Within the S&P Directional/Tactical Index, Equity Long/Short managers experienced the largest losses in March. Uncertainty with regard to the actions of the Federal Reserve, interest rates in general, and uneasiness about inflation and increasing energy prices led the S&P Equity Long/Short Index down 1.32% during the month. The S&P Managed Futures Index, comprising 14 predominantly medium- to long-term trend followers, ended the month in slightly positive territory, up 0.29%.
“Performance was mixed in Managed Futures as some managers experienced gains in metal and energy positions, while others were flat in fixed income and experienced losses in currencies,” says Justin Dew, senior hedge fund specialist at Standard & Poor’s. “Weaker than expected economic data in both Europe and Japan drove these currencies lower versus the U.S. dollar, while rising interest rate expectations in the U.S. propelled the dollar higher.”
The S&P Arbitrage Index lost 0.52% during March, bringing its year-to-date return to 0.08%. Equity Market Neutral was the only sector in the index to register gains for March. “March was another strong month for the Market Neutral sector as mean reversion models performed particularly well,” said Dew. “Volatility, as measured by the CBOE Volatility Index, also bounced off lows in February climbing into the 13% range, benefiting many Market Neutral strategies.”
In the Convertible Arbitrage sector, a convergence of factors drove losses during the first quarter and in March. “The additive effects of ongoing, relatively low market volatility coupled with a widening credit spread environment, selling activity from fund redemptions and proprietary trading desk positions, resulted in a particularly difficult trading environment in March,” adds Dew. “In the Fixed Income Arbitrage sector, mortgages (MBS) were a particularly difficult instrument to be invested in as managers, who were long the basis or short the volatility, experienced losses.”

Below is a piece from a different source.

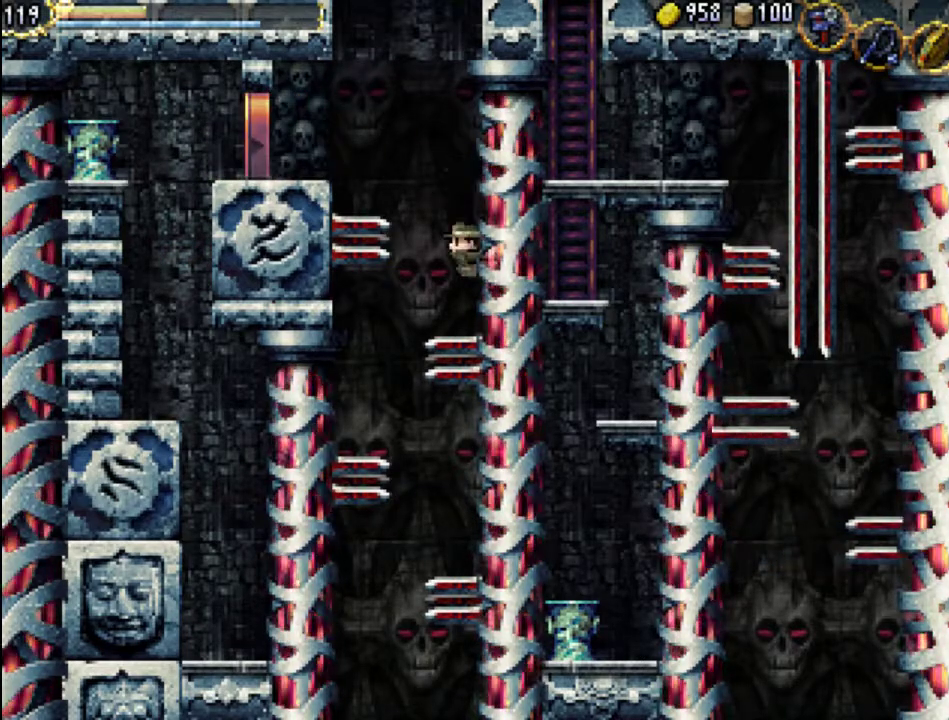
{"buttons": [], "events": [[267, "DPAD_RIGHT", "up"], [267, "DPAD_UP", "up"]]}
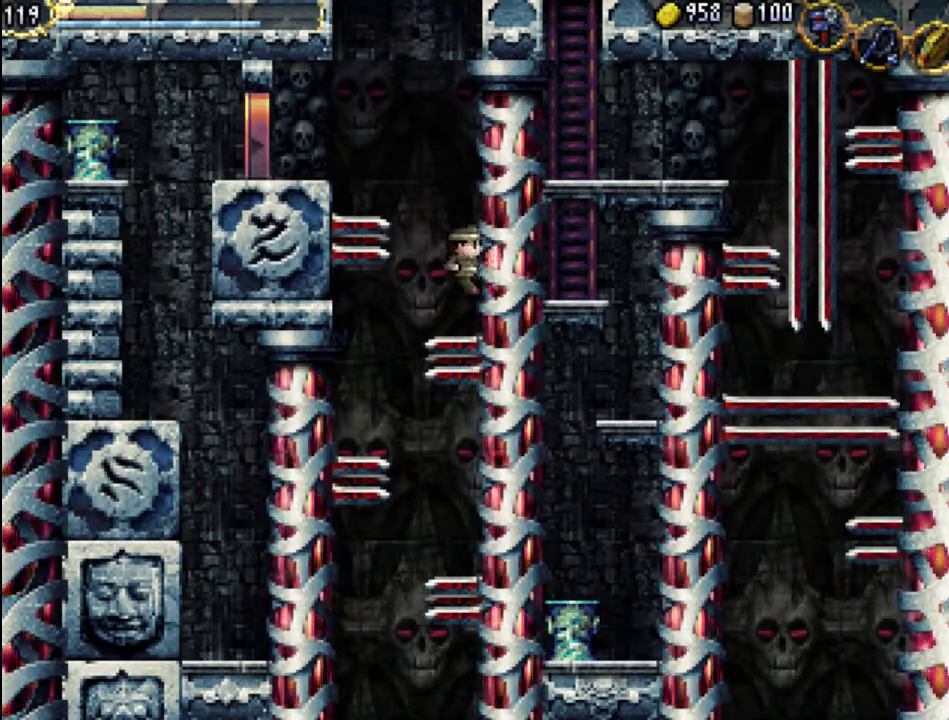
{"buttons": ["DPAD_UP", "DPAD_RIGHT"], "events": [[133, "DPAD_RIGHT", "down"], [133, "DPAD_UP", "down"]]}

The S&P Event-Driven Index lost 0.28% for the month as Special Situations managers experienced difficulty with restructuring catalyst-driven value equities. These positions underperformed due in part to the effects of rising interest rates and a declining equity market. This is a departure from the normally uncorrelated nature of Special Situations to equities. While the Distressed sector has added to the returns of the S&P HFI on the quarter, performance diminished in March as credit spreads widened by a significant 54.9 basis points between March 8th and March 31st. Merger Arbitrage returns for the month were positive as a few substantial deals came closer to fruition.